- _INSTRUCTIONS_
**a.** In the usage notes, what does the value 6002 mean in Siemens physiological monitoring?
**b.** Change "collection date" to "date collected" in every one of the records that follow the text, keeping everything else the same, and leave the pictures out of your answer.

- _GIVEN PASSAGE_

***

Notes on usage and inputs

* Physio data input:
  At least one of the following input option sets must be used:
    -card_file
    -resp_file
    -card_file  and  -resp_file
    -phys_file  and  -phys_json

* FMRI information input:
  It is preferable to use:
    -dset_epi
  to provide EPI dset for which regressors will be made, to provide
  the volumetric information that would otherwise be provided with:
    -dset_tr
    -dset_nslice
    -dset_nt
  ... and the slice timing information

* Slice timing input:
  If '-dset_epi ..' is not used to provide the slice timing (and other
  useful) volumetric information, then exactly one of the following
  input option must be used:
    -dset_slice_times
    -dset_slice_pattern

* Physio information input:
  Each of the following input options must be provided through some
  combination of phys_json file, dset_epi file, or the command line
  opts themselves:
    -freq
    -dset_tr
    -dset_nslice
    -dset_nt

* The following table shows which keys from 'phys_json' can be used to
  set (= replace) certain command line argument/option usage:
    ARG/OPT           JSON KEY               EPS VAL
    freq              SamplingFrequency      1.000e-03
    start_time        StartTime              1.000e-03

  The 'EPS VAL' shows the maximum difference tolerated between a
  JSON-provided key and an option-provided one, in case both exist in
  a command line call.  It would be better to avoid such dual-calling.

Notes on input peculiarities

With Siemens physiological monitoring, values of 5000, 5003 and 6000 can be
used as trigger events to mark the beginning or end of something, like the
beginning of a TR.  The meanings, from the Siemens Matlab code are:
    5000 = cardiac pulse on
    5003 = cardiac pulse off
    6000 = cardiac pulse off
    6002 = phys recording on
    6003 = phys recording off

It appears that the number is inserted into the series, in which case,
5000 values could simply be removed rather than replaced by an
interpolation of the two adjacent values, using the option
'remove_val_list ..'.

***

- _ENTRIES PROVIDED_
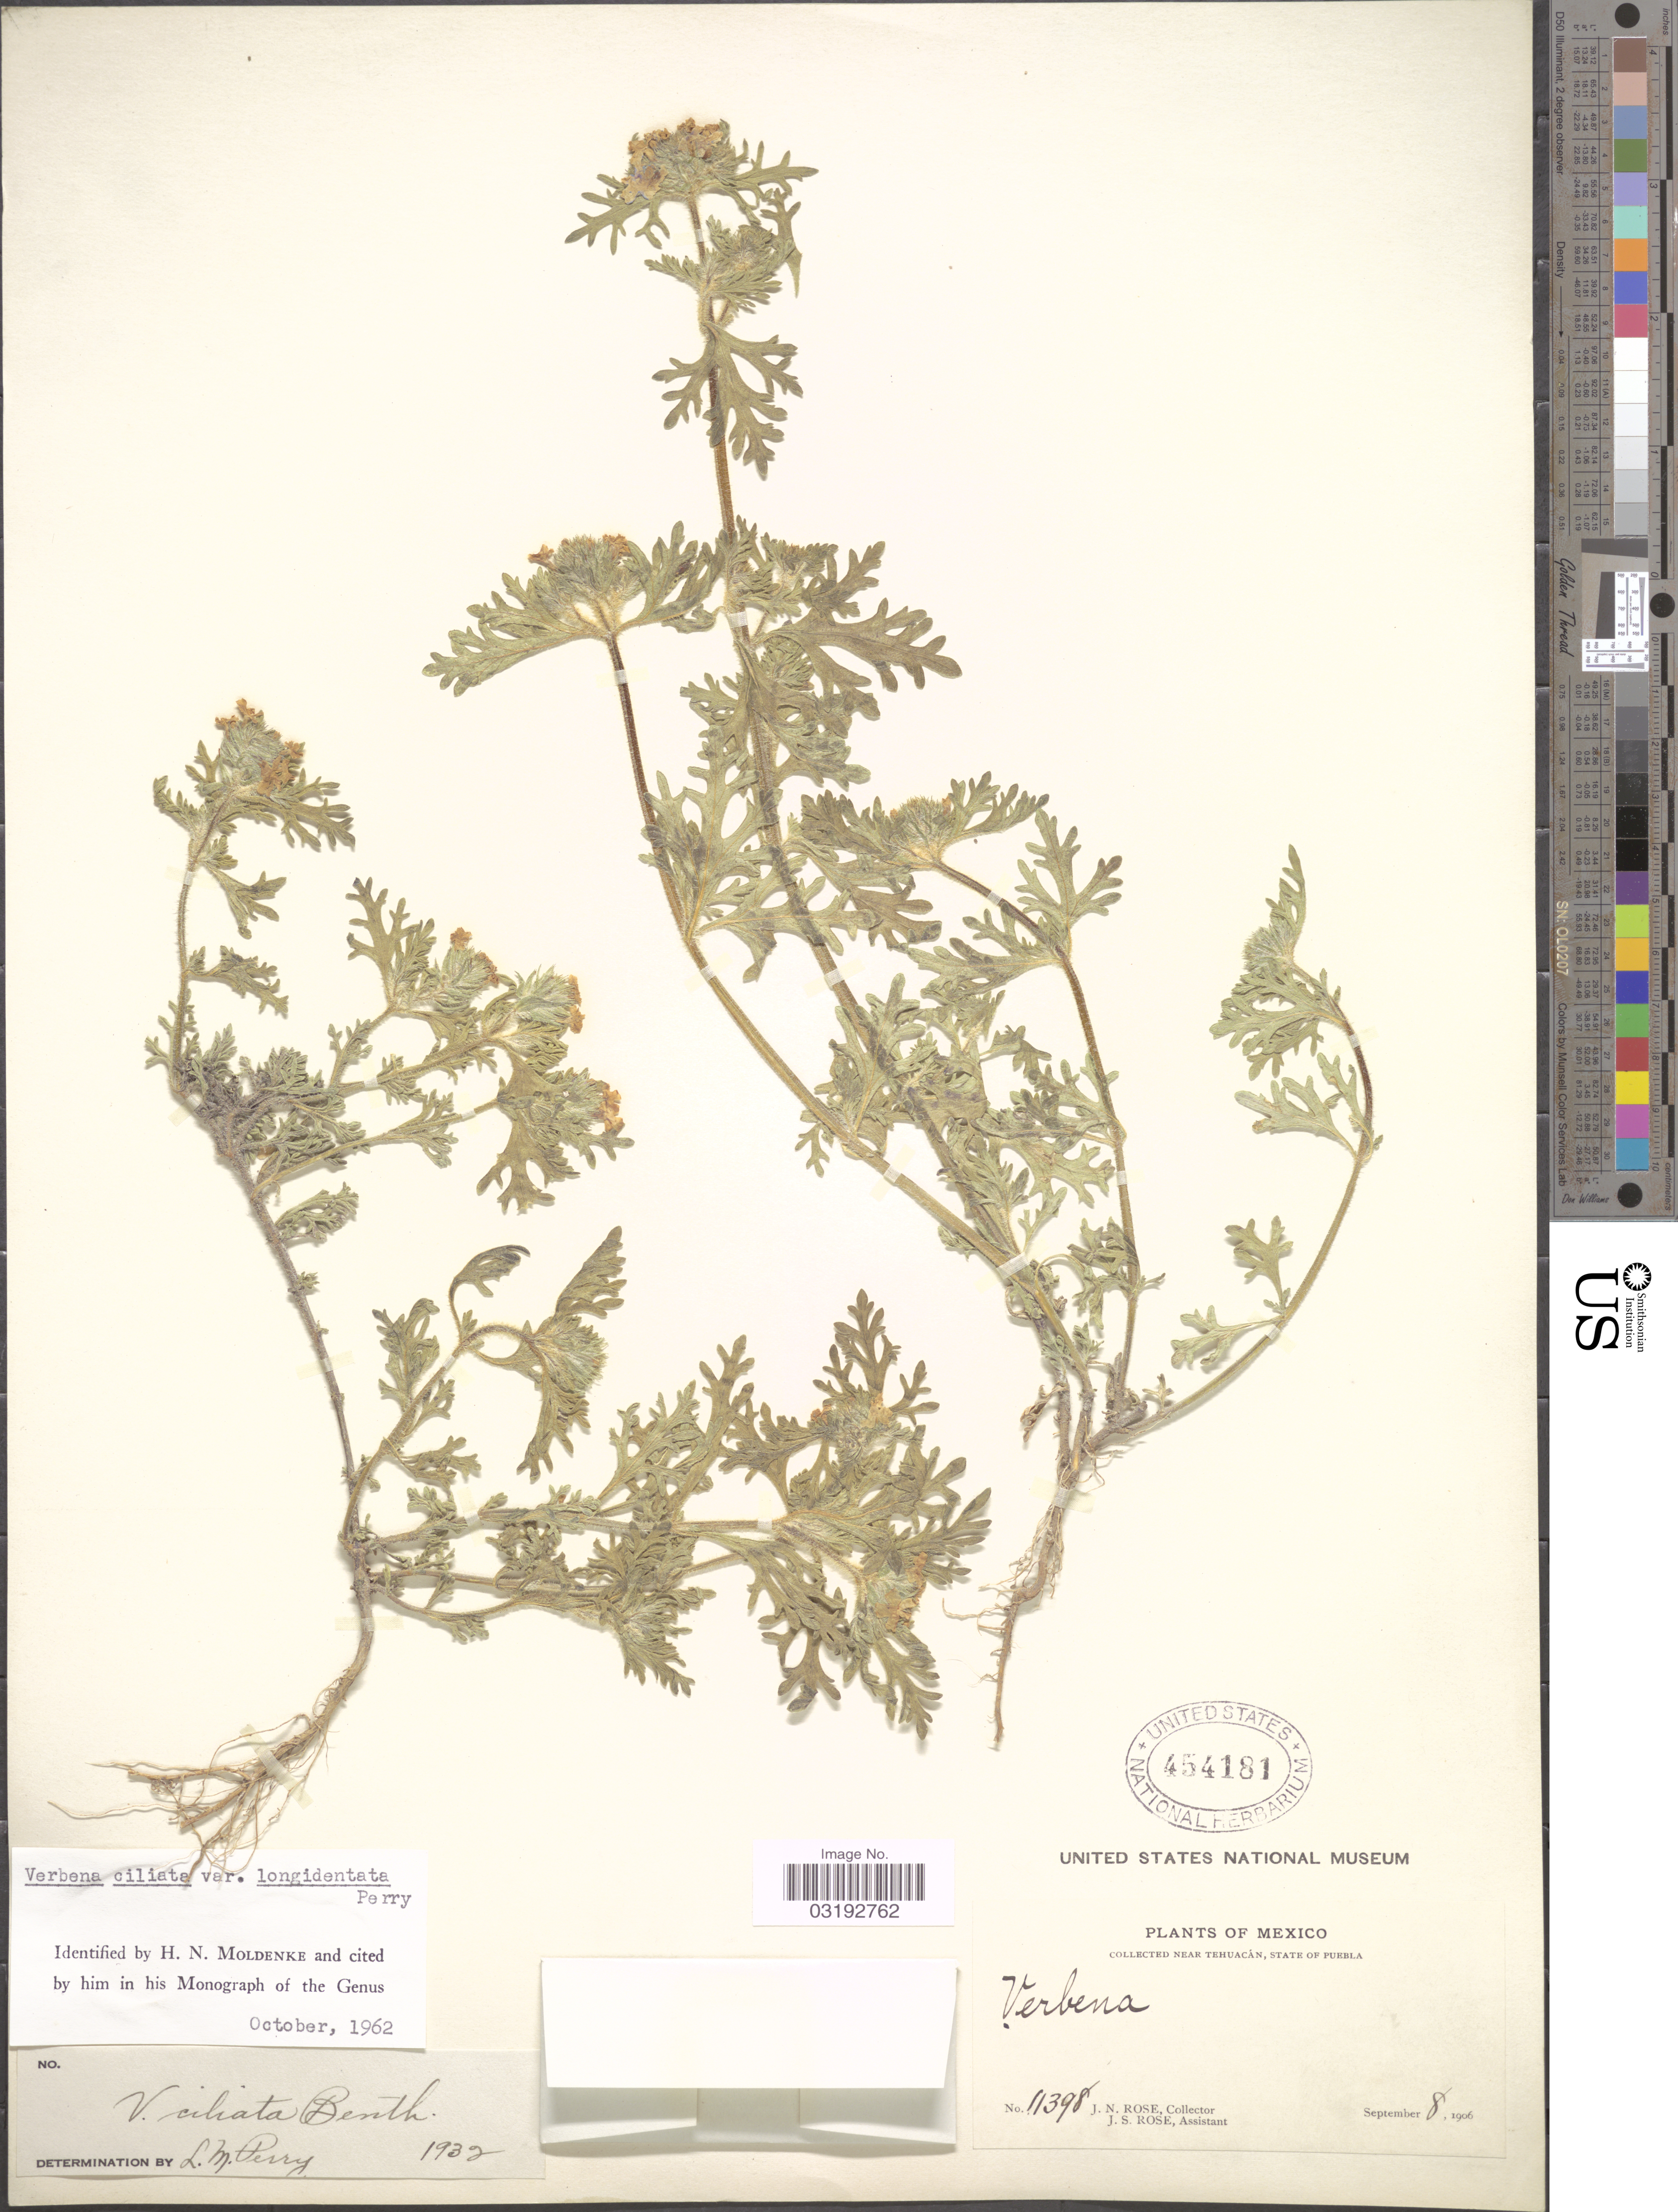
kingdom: Plantae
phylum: Tracheophyta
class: Magnoliopsida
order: Lamiales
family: Verbenaceae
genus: Verbena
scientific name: Verbena ciliata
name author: Benth.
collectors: J. N. Rose & J. S. Rose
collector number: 11398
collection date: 1906-09-08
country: Mexico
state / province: Puebla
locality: Near Tehuacán.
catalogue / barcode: US 454181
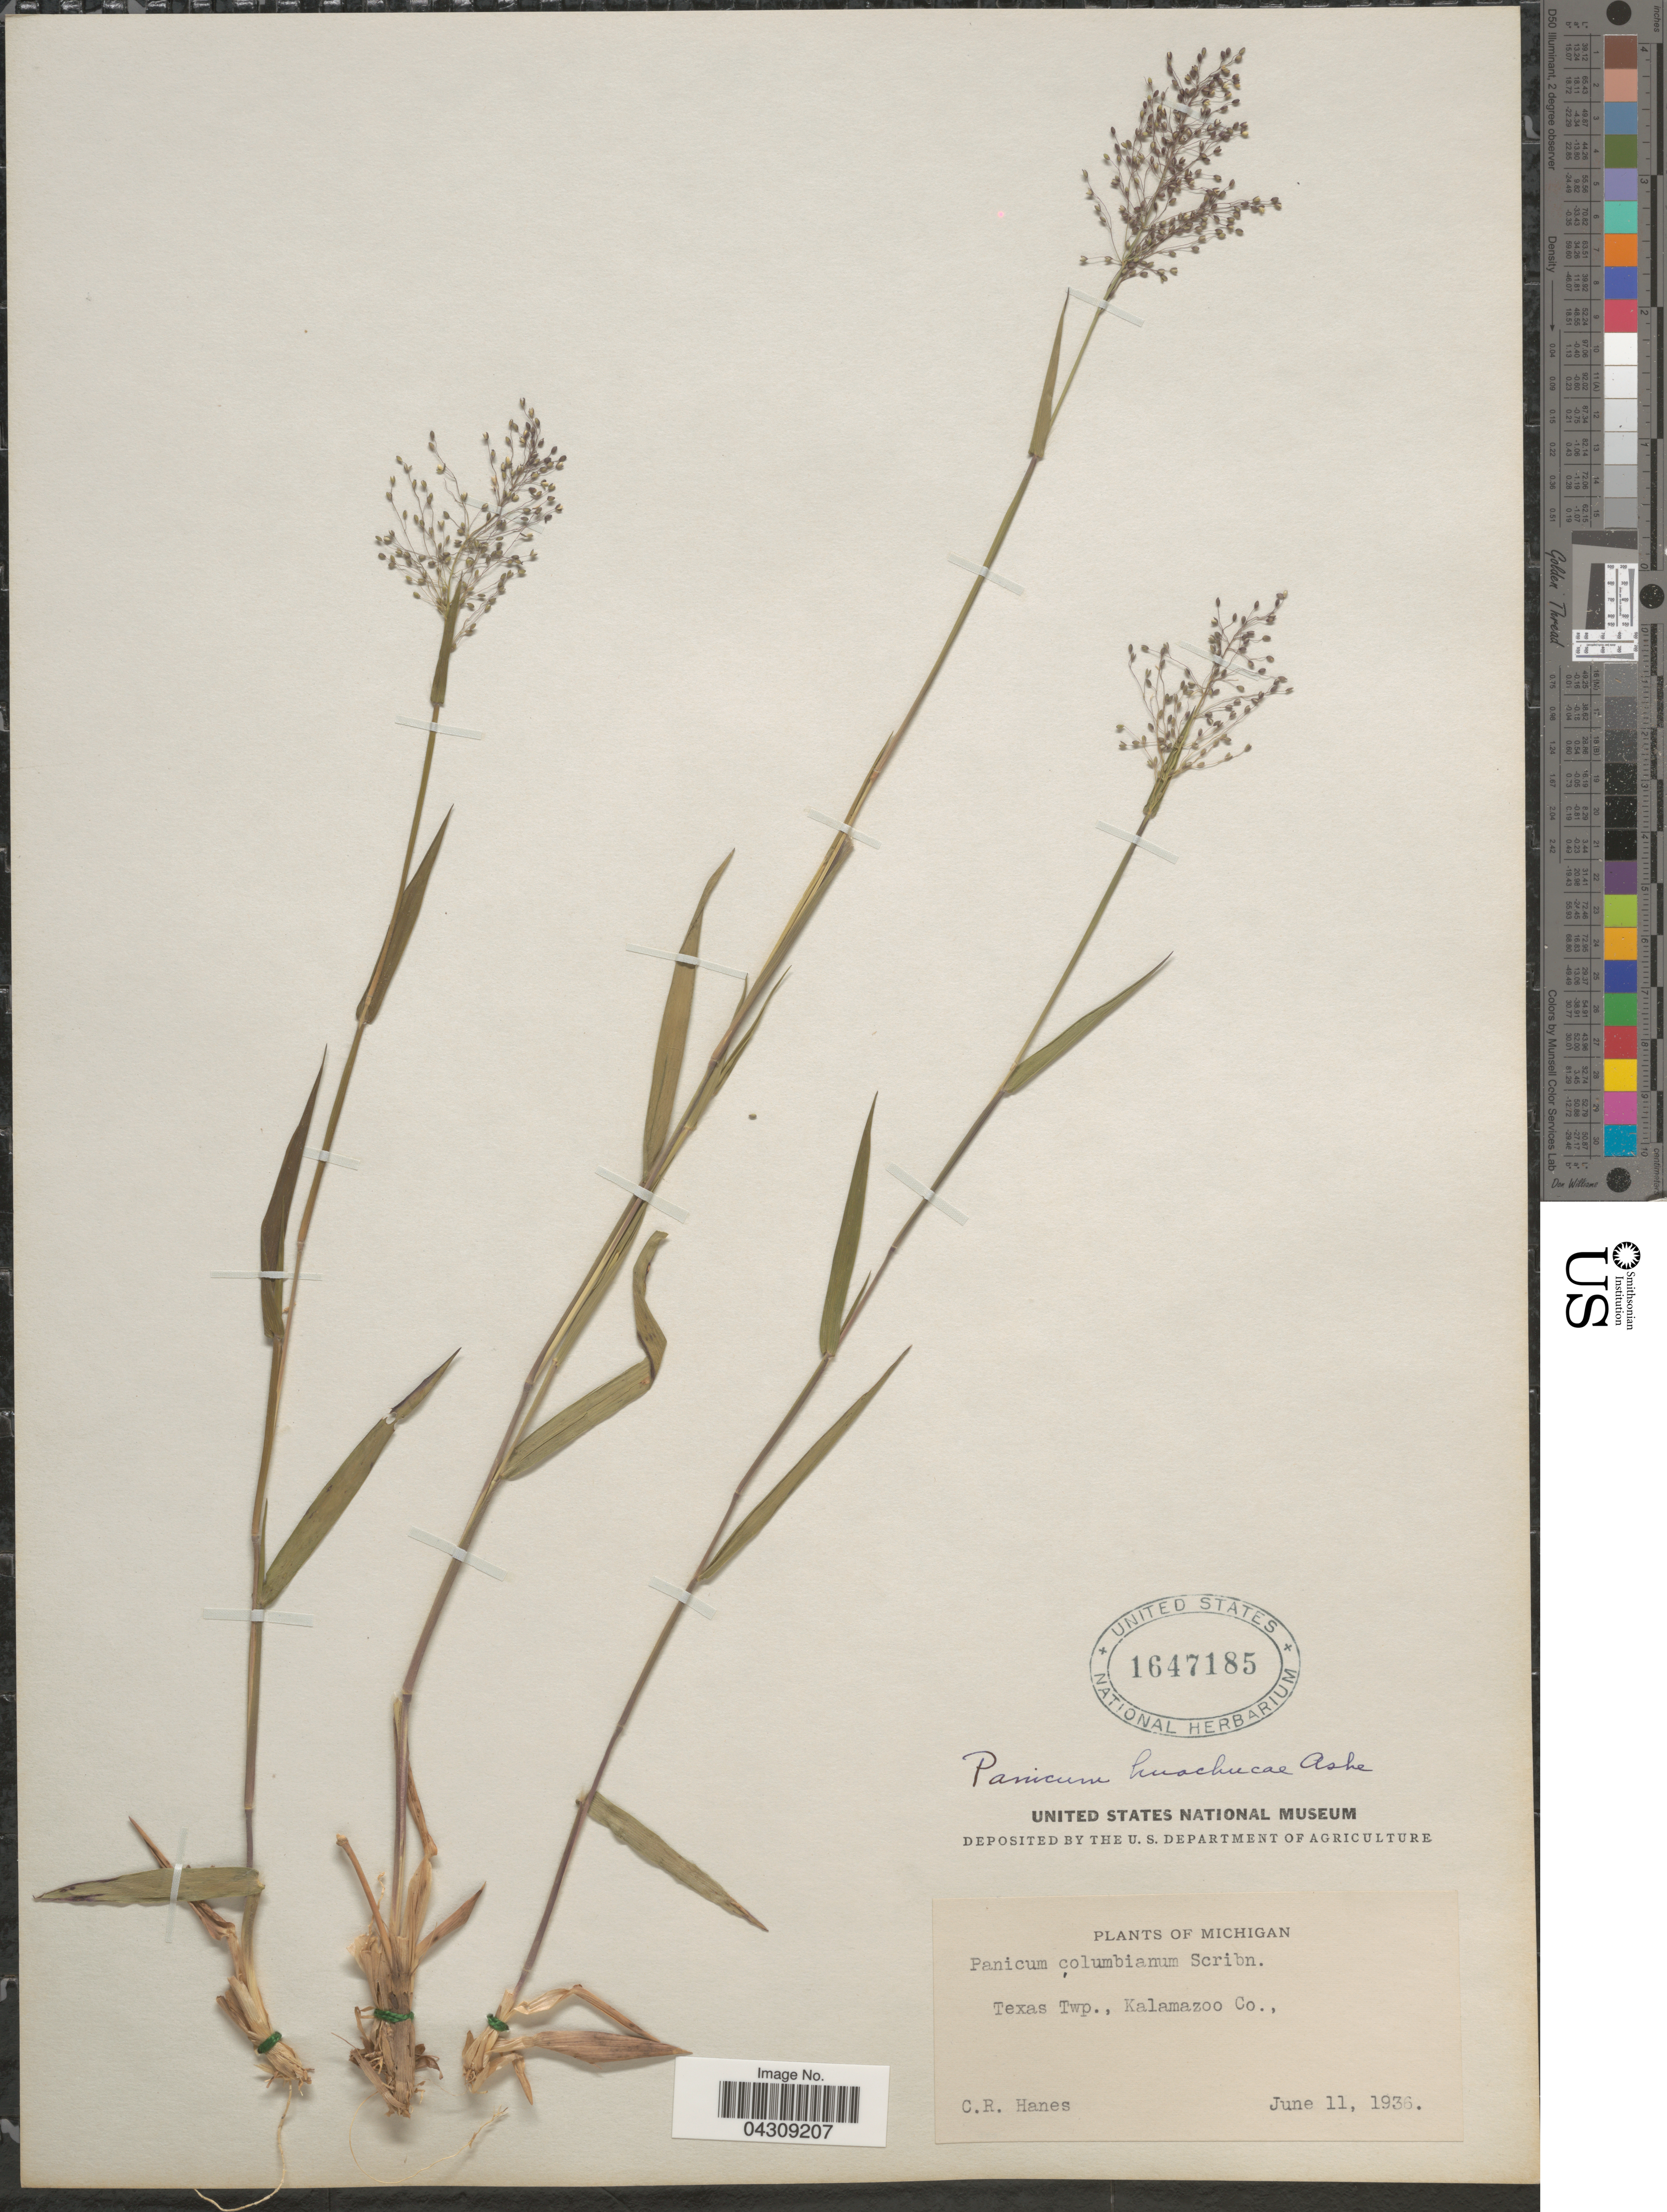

***

- _THE RESULTS_
**a.** Phys recording on.

**b.**
kingdom: Plantae
phylum: Tracheophyta
class: Magnoliopsida
order: Lamiales
family: Verbenaceae
genus: Verbena
scientific name: Verbena ciliata
name author: Benth.
collectors: J. N. Rose & J. S. Rose
collector number: 11398
date collected: 1906-09-08
country: Mexico
state / province: Puebla
locality: Near Tehuacán.
catalogue / barcode: US 454181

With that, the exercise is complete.